_Supplied text:_
#####
# Diesel Strength Challenge 10 Goblet Squats with 50% of Your Bodyweight



## winger (Jul 26, 2003)

I had one week to prep for this...lol

They will announce the winner later on tonight.

winger (me) doing 10 goblet squats with 110 lb db weighing in at 220 lbs.

Click http://www.youtube.com/watch?v=DzsbWXxBR_Q.


----------



## hackskii (Jul 27, 2003)

Man, winger you are one handsome man:lol:

Who is narrating that?

That dude has a hot sexy voice.


----------



## MongolianCuuunt (Jan 14, 2011)

WOW


----------



## MRSTRONG (Apr 18, 2009)

is that impressive ?


----------



## Readyandwaiting (Mar 20, 2011)

i don't get it?


----------



## winger (Jul 26, 2003)

Give it a try and tell me how easy it is.


----------



## MRSTRONG (Apr 18, 2009)

lol you ever front squatted ?
#####
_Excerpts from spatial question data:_
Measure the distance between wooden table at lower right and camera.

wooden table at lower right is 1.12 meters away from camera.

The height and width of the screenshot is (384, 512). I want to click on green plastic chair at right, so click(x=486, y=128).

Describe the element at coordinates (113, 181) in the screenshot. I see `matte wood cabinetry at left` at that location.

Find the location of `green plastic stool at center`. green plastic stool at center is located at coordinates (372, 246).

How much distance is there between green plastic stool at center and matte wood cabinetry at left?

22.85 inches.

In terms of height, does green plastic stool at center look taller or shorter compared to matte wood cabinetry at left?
#####
_Tasks:_
A - Quote the rows from their first line through the line containing "Describe the element", inclusive.
B - Extend the forum thread about the goblet squat challenge from its last post onward.
The forum thread and the rows have no connection to each other.

_Results for the exercise:_
A -
Measure the distance between wooden table at lower right and camera.

wooden table at lower right is 1.12 meters away from camera.

The height and width of the screenshot is (384, 512). I want to click on green plastic chair at right, so click(x=486, y=128).

Describe the element at coordinates (113, 181) in the screenshot. I see `matte wood cabinetry at left` at that location.

B -
----------



## winger (Jul 26, 2003)

Yes.


----------



## LittleChris (Jan 17, 2009)

Good stuff Winger


----------



## winger (Jul 26, 2003)

Thanks Chris!


----------



## BLUTOS (Mar 5, 2005)

Thats one of them "looked easy till you try it" lifts.


----------



## SoulXedge (Mar 15, 2010)

impressive mate good job


----------



## winger (Jul 26, 2003)

Thanks guys. It didn't seem that tough. I was more worried about getting the DB up. Lol


----------



## eezy1 (Dec 14, 2010)

are those tits morphed or are they really that big ?


----------



## MRSTRONG (Apr 18, 2009)

so its hold a db half your body weight like your gonna drink from it lol then squat it 10 times ?


----------



## hackskii (Jul 27, 2003)

uhan said:


> so its hold a db half your body weight like your gonna drink from it lol then squat it 10 times ?


Yah, but the only thing to drink is your ego............Dont drop one on your toe either, it makes a boo boo.


----------



## winger (Jul 26, 2003)

I would like someone else to try it as well.


----------



## MarkFranco (Aug 26, 2010)

winger said:


> I would like someone else to try it as well.


Is it some kind of online challenge?


----------



## moby1991 (Mar 1, 2011)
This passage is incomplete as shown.